> [Brano del testo]:

-----

Sta già lasciando il segno e riscrivendo la storia, Eléonore Laloux, 34 anni, candidata alle elezioni municipali ad Arras, nel Nord della Francia. Eléonore, infatti, è la prima candidata con sindrome di down della storia repubblicana francese. Impegnata da anni in difesa dei diritti delle persone portatrici di handicap, ha deciso di entrare in politica su suggerimento del sindaco uscente Frédéric Leturque, che l’ha fortemente voluta nella sua lista Arras pour Vous: «Due anni fa avevo avuto una chiacchierata con Eléonore dicendole: "alla luce di tutto quello che fai per la città, hai mai pensato di candidarti con me per le elezioni comunali?”. Ci ha pensato ed è qui oggi!», aveva spiegato Leturque in un post su Facebook.

La campagna politica di Eléonore

La pulizia e l’ordine di tutti gli ambienti da un lato e l’inclusione dall’altro sono i punti cardine su cui si basa il suo programma. Laloux, infatti, vuole dare voce a chi come lei fa i conti da una vita con i pregiudizi e gli ostacoli che la società inevitabilmente pone, dimostrando che si può vivere bene e agire nell'interesse della comunità, anche con un cromosoma in più. Marciapiedi più bassi e agevoli per tutti, messaggi in braille nei pressi dei semafori, ma anche più piste ciclabili e aree destinate ai cani, sono alcune delle proposte su cui sta basando la sua campagna elettorale.

L'attivismo di Eléonore in difesa dei portatori di handicap

Nonostante la sua giovane età Eléonore vanta un ricco curriculum. Dopo aver concluso regolarmente il suo percorso scolastico, ha lavorato come agente amministrativo in un ospedale e attualmente collabora con le associazioni Down Up e Les Amis d'Eleonore, fondata proprio dai suoi genitori, che lottano in difesa dei diritti delle persone con disabilità. Nel 2014 ha pubblicato anche il suo primo libro Triso et alors!, per sensibilizzare maggiormente le persone sul tema. Sorridente e fiera, come in copertina, così appare in tutti gli eventi pubblici in compagnia di politici e concittadini. Nel tempo libero ama recitare in teatro, suonare la chitarra elettrica e ascoltare i successi dei Rolling Stones nella sua casa di Arras dove, già da otto anni, vive da sola e in totale autonomia. Merito anche dei genitori Maryse ed Emmanuel Laloux, che si sono sempre battuti affinché la figlia potesse condurre una vita felice e con le stesse possibilità di tutti gli altri. Non sorprende, dunque, la tenacia e il coraggio con cui la candidata sta affrontando queste lezioni. Bisognerà attendere, adesso, il prossimo 15 marzo per i risultati ufficiali, ma una cosa è certa, Eléonore Laloux ha già vinto la sua battaglia personale.

-----

(Record provenienti da una fonte di dati)
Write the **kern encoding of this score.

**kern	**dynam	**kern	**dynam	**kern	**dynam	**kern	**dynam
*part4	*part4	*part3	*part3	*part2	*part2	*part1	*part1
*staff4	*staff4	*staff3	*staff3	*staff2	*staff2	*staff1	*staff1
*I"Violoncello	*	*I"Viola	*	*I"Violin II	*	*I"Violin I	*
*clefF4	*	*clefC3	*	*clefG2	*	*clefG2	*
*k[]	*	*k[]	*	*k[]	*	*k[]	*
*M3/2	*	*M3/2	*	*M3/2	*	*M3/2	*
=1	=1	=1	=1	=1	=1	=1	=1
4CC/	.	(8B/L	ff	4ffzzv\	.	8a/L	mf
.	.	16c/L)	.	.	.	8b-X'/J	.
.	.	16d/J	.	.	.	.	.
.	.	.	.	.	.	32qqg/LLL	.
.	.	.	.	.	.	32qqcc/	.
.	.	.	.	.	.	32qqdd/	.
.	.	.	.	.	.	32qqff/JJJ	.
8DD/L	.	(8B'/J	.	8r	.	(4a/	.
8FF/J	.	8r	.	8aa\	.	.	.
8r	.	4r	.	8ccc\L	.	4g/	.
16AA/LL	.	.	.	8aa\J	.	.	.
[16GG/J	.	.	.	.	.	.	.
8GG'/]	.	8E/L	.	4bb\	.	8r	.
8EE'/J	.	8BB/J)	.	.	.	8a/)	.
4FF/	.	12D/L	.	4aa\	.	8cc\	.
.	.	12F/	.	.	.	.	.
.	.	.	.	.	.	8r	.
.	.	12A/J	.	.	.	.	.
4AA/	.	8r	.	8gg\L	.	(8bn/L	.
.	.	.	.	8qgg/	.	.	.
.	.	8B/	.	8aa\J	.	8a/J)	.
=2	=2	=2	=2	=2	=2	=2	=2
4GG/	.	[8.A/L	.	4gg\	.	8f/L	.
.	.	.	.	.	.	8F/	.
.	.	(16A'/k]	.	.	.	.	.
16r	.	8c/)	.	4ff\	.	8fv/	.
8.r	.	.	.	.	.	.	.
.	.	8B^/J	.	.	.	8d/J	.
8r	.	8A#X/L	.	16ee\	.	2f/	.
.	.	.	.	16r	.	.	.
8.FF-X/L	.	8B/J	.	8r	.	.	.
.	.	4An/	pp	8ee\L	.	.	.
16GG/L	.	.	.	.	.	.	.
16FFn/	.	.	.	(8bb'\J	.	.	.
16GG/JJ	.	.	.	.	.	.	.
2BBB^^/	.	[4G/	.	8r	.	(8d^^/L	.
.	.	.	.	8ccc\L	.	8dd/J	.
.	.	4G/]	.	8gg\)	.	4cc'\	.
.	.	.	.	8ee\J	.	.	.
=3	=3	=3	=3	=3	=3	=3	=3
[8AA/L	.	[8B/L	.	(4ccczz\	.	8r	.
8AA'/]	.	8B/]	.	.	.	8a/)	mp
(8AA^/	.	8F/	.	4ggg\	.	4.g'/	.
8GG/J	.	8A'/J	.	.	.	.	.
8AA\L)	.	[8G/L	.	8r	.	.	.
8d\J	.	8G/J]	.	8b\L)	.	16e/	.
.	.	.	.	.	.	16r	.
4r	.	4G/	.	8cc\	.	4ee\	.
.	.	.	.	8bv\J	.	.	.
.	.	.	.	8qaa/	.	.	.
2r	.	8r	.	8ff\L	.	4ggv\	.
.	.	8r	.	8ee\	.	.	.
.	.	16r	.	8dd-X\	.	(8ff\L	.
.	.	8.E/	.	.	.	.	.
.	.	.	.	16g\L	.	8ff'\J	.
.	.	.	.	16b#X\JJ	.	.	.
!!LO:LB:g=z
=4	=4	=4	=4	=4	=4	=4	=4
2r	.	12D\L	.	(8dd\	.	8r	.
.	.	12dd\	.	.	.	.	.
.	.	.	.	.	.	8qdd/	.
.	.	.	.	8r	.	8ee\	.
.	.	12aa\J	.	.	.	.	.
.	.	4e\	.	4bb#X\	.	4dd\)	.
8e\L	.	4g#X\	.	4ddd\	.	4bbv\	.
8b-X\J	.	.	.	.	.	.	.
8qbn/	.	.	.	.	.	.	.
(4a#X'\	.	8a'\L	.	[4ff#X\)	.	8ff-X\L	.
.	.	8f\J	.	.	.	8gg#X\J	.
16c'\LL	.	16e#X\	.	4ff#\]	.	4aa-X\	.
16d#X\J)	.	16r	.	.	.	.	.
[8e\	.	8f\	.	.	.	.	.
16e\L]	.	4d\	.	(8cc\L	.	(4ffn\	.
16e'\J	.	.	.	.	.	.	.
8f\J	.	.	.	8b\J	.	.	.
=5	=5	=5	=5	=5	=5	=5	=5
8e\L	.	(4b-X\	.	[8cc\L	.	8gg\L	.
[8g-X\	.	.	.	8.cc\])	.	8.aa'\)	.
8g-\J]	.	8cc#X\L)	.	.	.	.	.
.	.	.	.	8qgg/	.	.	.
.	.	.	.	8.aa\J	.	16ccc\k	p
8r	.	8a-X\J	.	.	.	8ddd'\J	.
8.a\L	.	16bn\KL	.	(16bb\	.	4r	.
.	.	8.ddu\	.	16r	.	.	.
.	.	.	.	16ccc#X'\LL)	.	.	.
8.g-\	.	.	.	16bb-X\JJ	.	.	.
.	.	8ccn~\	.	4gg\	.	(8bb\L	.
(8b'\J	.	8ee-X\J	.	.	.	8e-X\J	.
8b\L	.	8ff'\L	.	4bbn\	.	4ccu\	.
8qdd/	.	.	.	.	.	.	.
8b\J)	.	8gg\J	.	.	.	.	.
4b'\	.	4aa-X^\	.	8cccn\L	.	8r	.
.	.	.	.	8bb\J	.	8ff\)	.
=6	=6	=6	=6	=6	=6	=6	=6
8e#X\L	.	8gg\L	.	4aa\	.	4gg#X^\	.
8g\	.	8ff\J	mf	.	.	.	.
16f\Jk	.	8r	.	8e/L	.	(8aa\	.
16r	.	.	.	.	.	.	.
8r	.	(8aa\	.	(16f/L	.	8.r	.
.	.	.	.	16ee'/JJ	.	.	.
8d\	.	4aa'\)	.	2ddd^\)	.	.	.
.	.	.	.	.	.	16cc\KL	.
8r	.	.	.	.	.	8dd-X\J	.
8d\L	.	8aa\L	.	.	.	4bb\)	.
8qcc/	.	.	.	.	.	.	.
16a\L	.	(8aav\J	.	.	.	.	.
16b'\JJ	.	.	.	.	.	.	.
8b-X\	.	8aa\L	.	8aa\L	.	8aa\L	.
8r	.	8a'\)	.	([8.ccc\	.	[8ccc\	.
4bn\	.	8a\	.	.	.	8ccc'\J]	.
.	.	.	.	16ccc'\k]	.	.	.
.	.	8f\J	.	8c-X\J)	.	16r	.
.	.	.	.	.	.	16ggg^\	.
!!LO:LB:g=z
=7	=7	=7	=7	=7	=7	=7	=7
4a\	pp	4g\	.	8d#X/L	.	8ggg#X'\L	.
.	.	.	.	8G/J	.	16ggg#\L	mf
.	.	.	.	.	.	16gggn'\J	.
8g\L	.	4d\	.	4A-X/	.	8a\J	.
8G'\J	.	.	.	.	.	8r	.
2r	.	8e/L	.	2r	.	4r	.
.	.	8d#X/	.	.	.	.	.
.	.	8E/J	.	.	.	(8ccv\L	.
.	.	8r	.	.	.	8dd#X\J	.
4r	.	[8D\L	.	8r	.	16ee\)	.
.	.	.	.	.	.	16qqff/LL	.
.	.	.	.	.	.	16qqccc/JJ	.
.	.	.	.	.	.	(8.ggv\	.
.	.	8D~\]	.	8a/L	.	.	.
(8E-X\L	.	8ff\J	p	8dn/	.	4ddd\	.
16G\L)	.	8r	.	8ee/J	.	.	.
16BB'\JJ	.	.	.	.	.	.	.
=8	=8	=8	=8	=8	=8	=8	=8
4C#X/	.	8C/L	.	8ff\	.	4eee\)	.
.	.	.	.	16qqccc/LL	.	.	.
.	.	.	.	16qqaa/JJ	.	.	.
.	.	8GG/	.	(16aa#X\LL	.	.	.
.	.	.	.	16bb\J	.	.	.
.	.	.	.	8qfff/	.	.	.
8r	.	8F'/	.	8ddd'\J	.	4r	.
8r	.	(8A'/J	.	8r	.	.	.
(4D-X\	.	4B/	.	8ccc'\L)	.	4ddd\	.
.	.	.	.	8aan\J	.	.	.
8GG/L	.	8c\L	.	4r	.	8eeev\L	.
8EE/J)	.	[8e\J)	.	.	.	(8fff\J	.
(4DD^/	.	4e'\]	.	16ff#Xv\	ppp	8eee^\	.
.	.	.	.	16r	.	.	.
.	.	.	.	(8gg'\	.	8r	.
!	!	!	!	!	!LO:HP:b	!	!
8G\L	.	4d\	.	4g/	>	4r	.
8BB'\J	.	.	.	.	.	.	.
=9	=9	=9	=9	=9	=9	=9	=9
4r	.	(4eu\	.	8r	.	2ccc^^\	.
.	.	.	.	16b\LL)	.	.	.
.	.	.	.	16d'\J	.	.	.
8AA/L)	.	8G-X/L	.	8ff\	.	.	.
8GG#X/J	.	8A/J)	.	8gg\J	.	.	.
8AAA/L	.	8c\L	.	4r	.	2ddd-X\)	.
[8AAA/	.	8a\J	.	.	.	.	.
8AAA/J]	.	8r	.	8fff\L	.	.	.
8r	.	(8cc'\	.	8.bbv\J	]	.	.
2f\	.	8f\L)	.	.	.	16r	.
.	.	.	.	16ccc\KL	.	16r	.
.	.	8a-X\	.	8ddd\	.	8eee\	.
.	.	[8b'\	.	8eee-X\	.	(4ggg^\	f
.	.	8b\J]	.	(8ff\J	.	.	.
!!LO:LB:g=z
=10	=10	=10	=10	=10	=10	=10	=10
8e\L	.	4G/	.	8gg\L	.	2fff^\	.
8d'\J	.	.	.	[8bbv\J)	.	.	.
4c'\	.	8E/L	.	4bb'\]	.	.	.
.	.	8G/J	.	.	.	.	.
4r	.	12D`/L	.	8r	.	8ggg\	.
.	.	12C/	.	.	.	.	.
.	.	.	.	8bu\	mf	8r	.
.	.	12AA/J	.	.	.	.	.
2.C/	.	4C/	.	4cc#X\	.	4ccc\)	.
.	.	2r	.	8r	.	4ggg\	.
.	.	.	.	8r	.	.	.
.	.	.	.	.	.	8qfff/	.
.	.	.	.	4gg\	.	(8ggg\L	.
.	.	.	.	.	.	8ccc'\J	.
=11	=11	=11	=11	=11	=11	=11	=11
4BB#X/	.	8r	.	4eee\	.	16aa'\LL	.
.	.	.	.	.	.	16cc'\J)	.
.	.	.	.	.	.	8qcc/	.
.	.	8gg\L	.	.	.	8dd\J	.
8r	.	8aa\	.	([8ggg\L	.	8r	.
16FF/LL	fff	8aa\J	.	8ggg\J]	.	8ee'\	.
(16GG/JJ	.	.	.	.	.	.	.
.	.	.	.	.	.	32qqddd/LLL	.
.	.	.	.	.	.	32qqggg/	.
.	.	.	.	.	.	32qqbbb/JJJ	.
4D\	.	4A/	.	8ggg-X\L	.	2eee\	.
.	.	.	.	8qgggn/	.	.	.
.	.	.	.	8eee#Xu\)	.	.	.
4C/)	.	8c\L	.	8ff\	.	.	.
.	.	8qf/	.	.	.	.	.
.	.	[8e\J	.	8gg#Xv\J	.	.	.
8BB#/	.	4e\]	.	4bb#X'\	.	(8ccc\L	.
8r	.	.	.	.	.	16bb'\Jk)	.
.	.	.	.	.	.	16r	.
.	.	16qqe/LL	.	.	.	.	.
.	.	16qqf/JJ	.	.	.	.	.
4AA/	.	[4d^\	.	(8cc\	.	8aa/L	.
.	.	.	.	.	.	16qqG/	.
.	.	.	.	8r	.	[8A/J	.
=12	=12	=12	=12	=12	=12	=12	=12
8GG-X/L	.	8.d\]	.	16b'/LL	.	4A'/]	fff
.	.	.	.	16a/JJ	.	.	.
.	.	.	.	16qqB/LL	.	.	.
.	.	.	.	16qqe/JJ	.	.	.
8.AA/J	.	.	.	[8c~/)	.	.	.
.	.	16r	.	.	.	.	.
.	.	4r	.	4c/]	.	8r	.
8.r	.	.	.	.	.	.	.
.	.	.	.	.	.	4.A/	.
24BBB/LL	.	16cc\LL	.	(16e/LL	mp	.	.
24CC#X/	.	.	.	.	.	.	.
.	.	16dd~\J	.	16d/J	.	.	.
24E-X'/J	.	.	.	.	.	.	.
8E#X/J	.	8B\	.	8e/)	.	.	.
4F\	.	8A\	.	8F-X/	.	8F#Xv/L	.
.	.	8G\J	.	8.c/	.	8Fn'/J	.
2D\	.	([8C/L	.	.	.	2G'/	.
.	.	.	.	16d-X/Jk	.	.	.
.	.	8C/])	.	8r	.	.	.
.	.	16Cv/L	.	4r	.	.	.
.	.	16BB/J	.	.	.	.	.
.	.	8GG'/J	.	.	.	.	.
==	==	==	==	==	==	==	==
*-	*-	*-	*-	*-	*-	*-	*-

-----

> [Obiettivo del compito]: Trascriva fedelmente dall'articolo su Eléonore Laloux tutto ciò che va da "La campagna politica" fino a "sua campagna elettorale.".

> [Risposta]:
La campagna politica di Eléonore

La pulizia e l’ordine di tutti gli ambienti da un lato e l’inclusione dall’altro sono i punti cardine su cui si basa il suo programma. Laloux, infatti, vuole dare voce a chi come lei fa i conti da una vita con i pregiudizi e gli ostacoli che la società inevitabilmente pone, dimostrando che si può vivere bene e agire nell'interesse della comunità, anche con un cromosoma in più. Marciapiedi più bassi e agevoli per tutti, messaggi in braille nei pressi dei semafori, ma anche più piste ciclabili e aree destinate ai cani, sono alcune delle proposte su cui sta basando la sua campagna elettorale.